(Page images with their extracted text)
┏━━

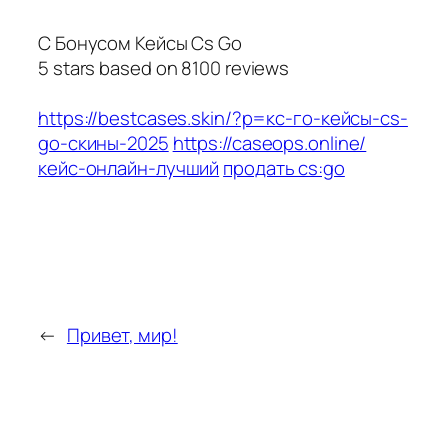
С Бонусом Кейсы Cs Go
5
stars based on
8100
reviews
https://bestcases.skin/?p=кс-го-кейсы-cs-
go-скины-2025
https://caseops.online/
кейс-онлайн-лучший
продать cs:go
←
Привет, мир!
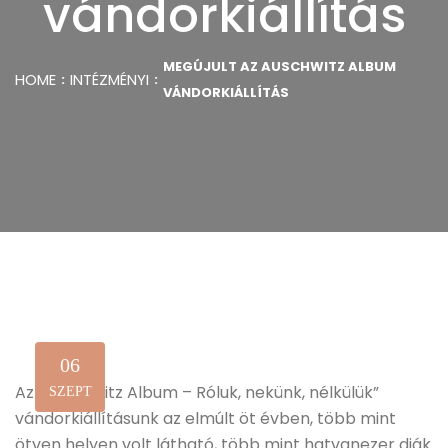
vándorkiállítás
MEGÚJULT AZ AUSCHWITZ ALBUM
HOME
INTÉZMÉNYI
VÁNDORKIÁLLÍTÁS
06
Az „Auschwitz Album – Róluk, nekünk, nélkülük”
SZEPT
vándorkiállításunk az elmúlt öt évben, több mint
ötven helyen volt látható, több mint hatvanezer diák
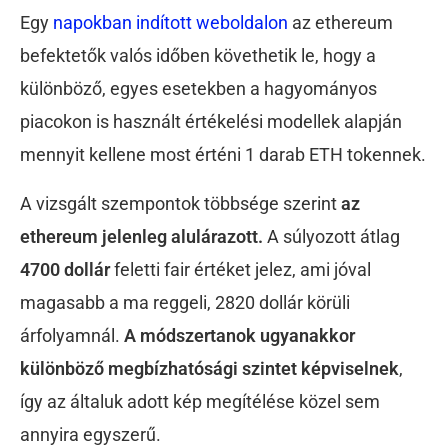
Egy
napokban indított weboldalon
az ethereum
befektetők valós időben követhetik le, hogy a
különböző, egyes esetekben a hagyományos
piacokon is használt értékelési modellek alapján
mennyit kellene most érténi 1 darab ETH tokennek.
A vizsgált szempontok többsége szerint
az
ethereum jelenleg alulárazott.
A súlyozott átlag
4700 dollár
feletti fair értéket jelez, ami jóval
magasabb a ma reggeli, 2820 dollár körüli
árfolyamnál.
A módszertanok ugyanakkor
különböző megbízhatósági szintet képviselnek
,
így az általuk adott kép megítélése közel sem
annyira egyszerű.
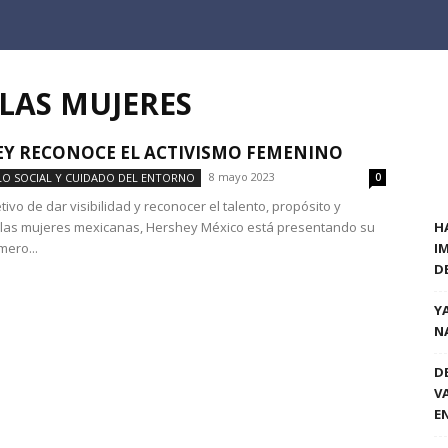
 LAS MUJERES
Y RECONOCE EL ACTIVISMO FEMENINO
8 mayo 2023
O SOCIAL Y CUIDADO DEL ENTORNO
0
tivo de dar visibilidad y reconocer el talento, propósito y
 las mujeres mexicanas, Hershey México está presentando su
H
mero...
I
D
Y
N
D
V
E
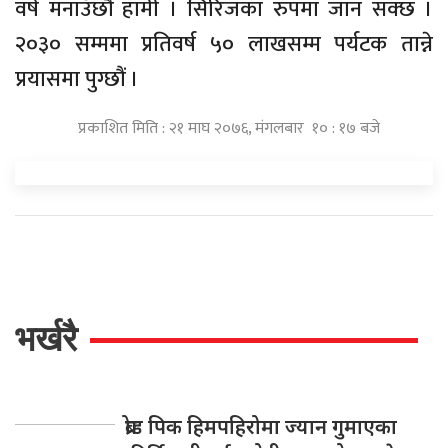
वर्ष मनाउँछौं हामी । सिरिजका रुपमा जान सक्छ ।
२०३० सम्ममा प्रतिवर्ष ५० लाखसम्म पर्यटक तान्ने
प्रयासमा पुग्छौं ।
प्रकाशित मिति : २१ माघ २०७६, मंगलबार १० : १७ बजे
भर्खरै
ब्रोड पिक हिमपहिरोमा ज्यान गुमाएका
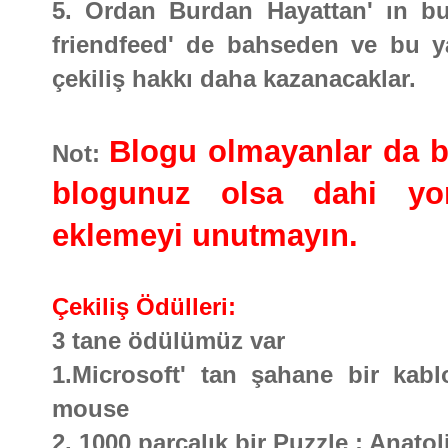
5. Ordan Burdan Hayattan' ın bu 
friendfeed' de bahseden ve bu ya
çekiliş hakkı daha kazanacaklar.
Blogu olmayanlar da bu 
Not:
blogunuz olsa dahi yor
eklemeyi unutmayın.
Çekiliş Ödülleri:
3 tane ödülümüz var
1.Microsoft' tan şahane bir kabl
mouse
2. 1000 parçalık bir Puzzle : Anato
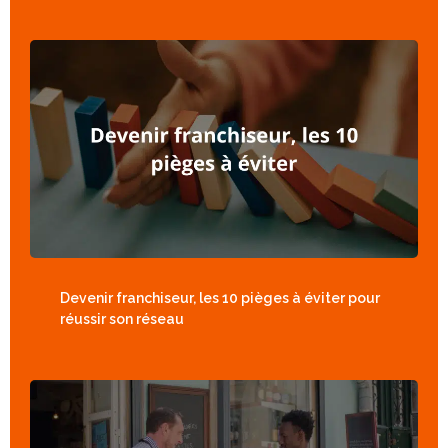
Devenir franchiseur, les 10 pièges à éviter pour
réussir son réseau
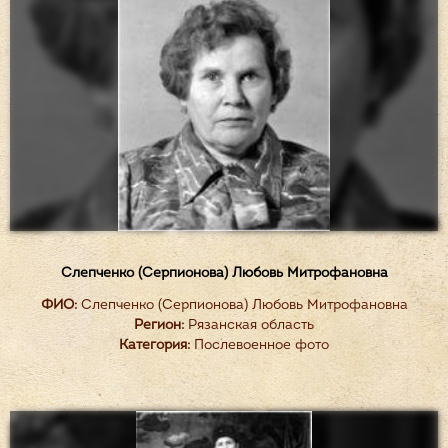
Слепченко (Серпионова) Любовь Митрофановна
ФИО:
Слепченко (Серпионова) Любовь Митрофановна
Регион:
Рязанская область
Категория:
Послевоенное фото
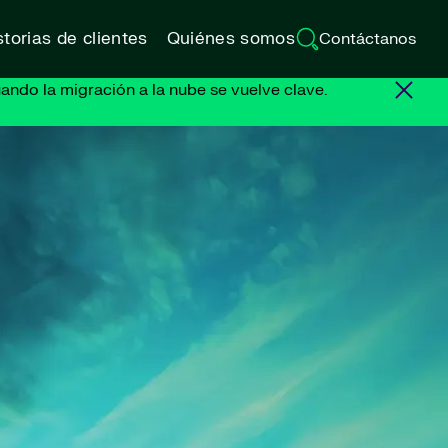
torias de clientes
Quiénes somos
Contáctanos
ando la migración a la nube se vuelve clave.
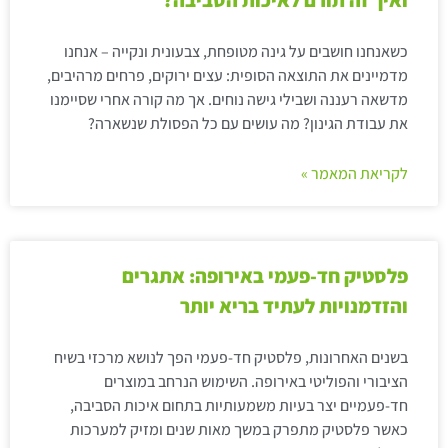
כשאנחנו חושבים על גינה מטופחת, צבעונית ונקייה – אנחנו
מדמיינים את התוצאה הסופית: עצים ירוקים, פרחים מרהיבים,
מדשאה רעננה ושבילי גישה נוחים. אך מה קורה אחרי שסיימנו
את עבודת הגינון? מה עושים עם כל הפסולת שנשארה?
לקריאת המאמר »
פלסטיק חד-פעמי באירופה: אתגרים
והזדמנויות לעתיד בריא יותר
בשנים האחרונות, פלסטיק חד-פעמי הפך לנושא מרכזי בשיח
הציבורי והפוליטי באירופה. השימוש הנרחב במוצרים
חד-פעמיים יצר בעיות משמעותיות בתחום איכות הסביבה,
כאשר פלסטיק מתפרק במשך מאות שנים ומזיק למערכות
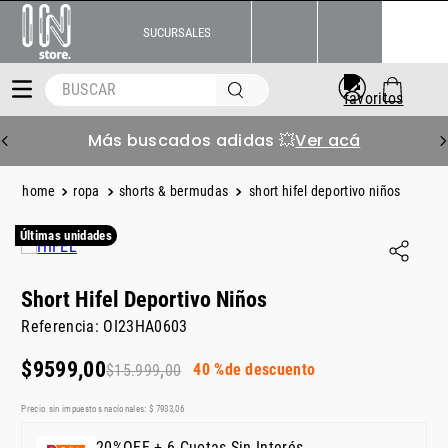
SUCURSALES
BUSCAR
Más buscados adidas 💥
Ver acá
ropa
shorts & bermudas
short hifel deportivo niños
Últimas unidades
Short Hifel Deportivo Niños
Referencia
:
OI23HA0603
$
9599
,
00
40 %
de descuento
$
15
.
999
,
00
Precio sin impuestos nacionales:
$
7933
,
06
20%OFF + 6 Cuotas Sin Interés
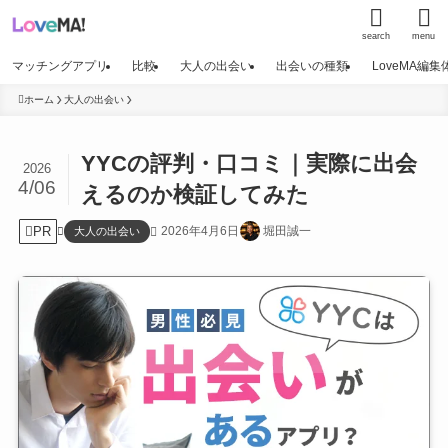
search
menu
マッチングアプリ
比較
大人の出会い
出会いの種類
LoveMA編
ホーム
大人の出会い
YYCの評判・口コミ｜実際に出会
2026
4/06
えるのか検証してみた
PR
2026年4月6日
堀田誠一
大人の出会い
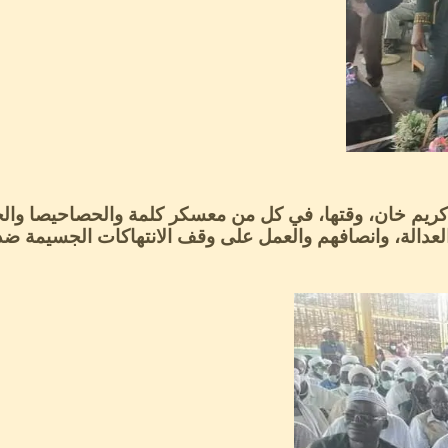
 كريم خان، وقتها، في كل من معسكر كلمة والحصاحيصا والح
العدالة، وانصافهم والعمل على وقف الانتهاكات الجسيمة ض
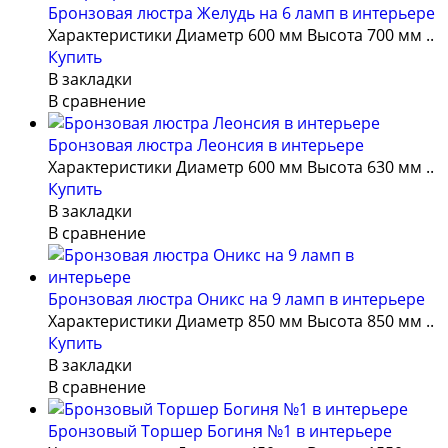
Бронзовая люстра Желудь на 6 ламп в интерьере
Характеристики Диаметр 600 мм Высота 700 мм ..
Купить
В закладки
В сравнение
Бронзовая люстра Леонсия в интерьере
Характеристики Диаметр 600 мм Высота 630 мм ..
Купить
В закладки
В сравнение
Бронзовая люстра Оникс на 9 ламп в интерьере
Характеристики Диаметр 850 мм Высота 850 мм ..
Купить
В закладки
В сравнение
Бронзовый Торшер Богиня №1 в интерьере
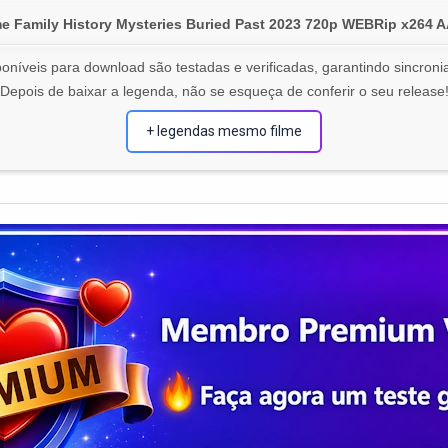
e Family History Mysteries Buried Past 2023 720p WEBRip x264 
oníveis para download são testadas e verificadas, garantindo sincronia
Depois de baixar a legenda, não se esqueça de conferir o seu release
+ legendas mesmo filme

┗━━

WORK INSTRUCTIONS: Copy out every line of text in the material above, keeping each one unchanged. Leave out the pictures.

WRITTEN SOLUTION:
С Бонусом Кейсы Cs Go
5
stars based on
8100
reviews
https://bestcases.skin/?p=кс-го-кейсы-cs-
go-скины-2025
https://caseops.online/
кейс-онлайн-лучший
продать cs:go
←
Привет, мир!
vándorkiállítás
MEGÚJULT AZ AUSCHWITZ ALBUM
HOME
INTÉZMÉNYI
VÁNDORKIÁLLÍTÁS
06
Az „Auschwitz Album – Róluk, nekünk, nélkülük”
SZEPT
vándorkiállításunk az elmúlt öt évben, több mint
ötven helyen volt látható, több mint hatvanezer diák
Egy
napokban indított weboldalon
az ethereum
befektetők valós időben követhetik le, hogy a
különböző, egyes esetekben a hagyományos
piacokon is használt értékelési modellek alapján
mennyit kellene most érténi 1 darab ETH tokennek.
A vizsgált szempontok többsége szerint
az
ethereum jelenleg alulárazott.
A súlyozott átlag
4700 dollár
feletti fair értéket jelez, ami jóval
magasabb a ma reggeli, 2820 dollár körüli
árfolyamnál.
A módszertanok ugyanakkor
különböző megbízhatósági szintet képviselnek
,
így az általuk adott kép megítélése közel sem
annyira egyszerű.
 LAS MUJERES
Y RECONOCE EL ACTIVISMO FEMENINO
8 mayo 2023
O SOCIAL Y CUIDADO DEL ENTORNO
0
tivo de dar visibilidad y reconocer el talento, propósito y
 las mujeres mexicanas, Hershey México está presentando su
H
mero...
I
D
Y
N
D
V
E
वर्ष मनाउँछौं हामी । सिरिजका रुपमा जान सक्छ ।
२०३० सम्ममा प्रतिवर्ष ५० लाखसम्म पर्यटक तान्ने
प्रयासमा पुग्छौं ।
प्रकाशित मिति : २१ माघ २०७६, मंगलबार १० : १७ बजे
भर्खरै
ब्रोड पिक हिमपहिरोमा ज्यान गुमाएका
5. Ordan Burdan Hayattan' ın bu 
friendfeed' de bahseden ve bu ya
çekiliş hakkı daha kazanacaklar.
Blogu olmayanlar da bu 
Not:
blogunuz olsa dahi yor
eklemeyi unutmayın.
Çekiliş Ödülleri:
3 tane ödülümüz var
1.Microsoft' tan şahane bir kabl
mouse
2. 1000 parçalık bir Puzzle : Anato
Devenir franchiseur, les 10 pièges à éviter pour
réussir son réseau
Слепченко (Серпионова) Любовь Митрофановна
ФИО:
Слепченко (Серпионова) Любовь Митрофановна
Регион:
Рязанская область
Категория:
Послевоенное фото
torias de clientes
Quiénes somos
Contáctanos
ando la migración a la nube se vuelve clave.
כשאנחנו חושבים על גינה מטופחת, צבעונית ונקייה – אנחנו
מדמיינים את התוצאה הסופית: עצים ירוקים, פרחים מרהיבים,
מדשאה רעננה ושבילי גישה נוחים. אך מה קורה אחרי שסיימנו
את עבודת הגינון? מה עושים עם כל הפסולת שנשארה?
לקריאת המאמר »
פלסטיק חד-פעמי באירופה: אתגרים
והזדמנויות לעתיד בריא יותר
בשנים האחרונות, פלסטיק חד-פעמי הפך לנושא מרכזי בשיח
הציבורי והפוליטי באירופה. השימוש הנרחב במוצרים
חד-פעמיים יצר בעיות משמעותיות בתחום איכות הסביבה,
כאשר פלסטיק מתפרק במשך מאות שנים ומזיק למערכות
SUCURSALES
BUSCAR
Más buscados adidas 💥
Ver acá
ropa
shorts & bermudas
short hifel deportivo niños
Últimas unidades
Short Hifel Deportivo Niños
Referencia
:
OI23HA0603
$
9599
,
00
40 %
de descuento
$
15
.
999
,
00
Precio sin impuestos nacionales:
$
7933
,
06
20%OFF + 6 Cuotas Sin Interés
search
menu
マッチングアプリ
比較
大人の出会い
出会いの種類
LoveMA編
ホーム
大人の出会い
YYCの評判・口コミ｜実際に出会
2026
4/06
えるのか検証してみた
PR
2026年4月6日
堀田誠一
大人の出会い
 كريم خان، وقتها، في كل من معسكر كلمة والحصاحيصا والح
العدالة، وانصافهم والعمل على وقف الانتهاكات الجسيمة ض
Бронзовая люстра Желудь на 6 ламп в интерьере
Характеристики Диаметр 600 мм Высота 700 мм ..
Купить
В закладки
В сравнение
Бронзовая люстра Леонсия в интерьере
Характеристики Диаметр 600 мм Высота 630 мм ..
Купить
В закладки
В сравнение
Бронзовая люстра Оникс на 9 ламп в интерьере
Характеристики Диаметр 850 мм Высота 850 мм ..
Купить
В закладки
В сравнение
Бронзовый Торшер Богиня №1 в интерьере
e Family History Mysteries Buried Past 2023 720p WEBRip x264 
oníveis para download são testadas e verificadas, garantindo sincronia
Depois de baixar a legenda, não se esqueça de conferir o seu release
+ legendas mesmo filme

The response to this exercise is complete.